**Exercise:** Please transcribe all of the entries exactly, leaving out any images.

(Design files in plain text)
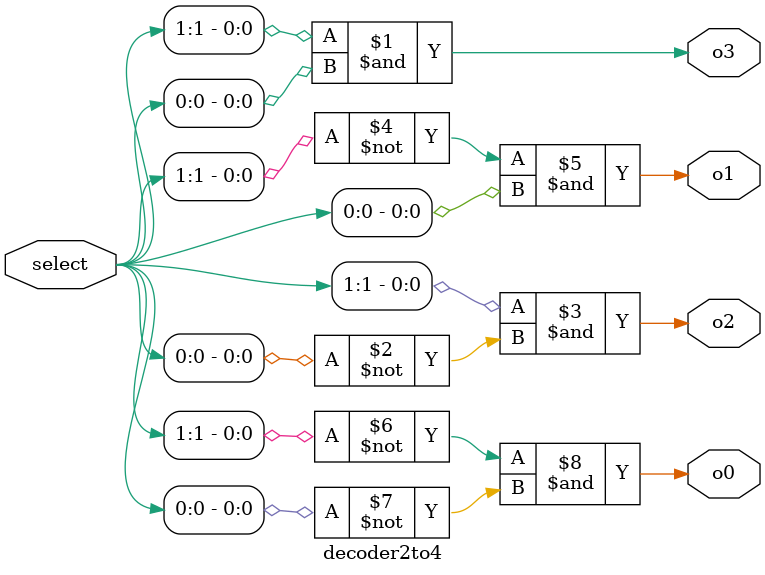
<source format=v>
module decoder2to4(select,o0,o1,o2,o3);
	input [1:0]select;
	output o0;
	output o1;
	output o2;
	output o3;

	assign o3 = select[1] & select[0];
	assign o2 = select[1] & ~select[0];
	assign o1 = ~select[1] & select[0];
	assign o0 = ~select[1] & ~select[0];

endmodule 
</source>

**Task solution:**
<source format=v>
module decoder2to4(select,o0,o1,o2,o3);
	input [1:0]select;
	output o0;
	output o1;
	output o2;
	output o3;

	assign o3 = select[1] & select[0];
	assign o2 = select[1] & ~select[0];
	assign o1 = ~select[1] & select[0];
	assign o0 = ~select[1] & ~select[0];

endmodule 
</source>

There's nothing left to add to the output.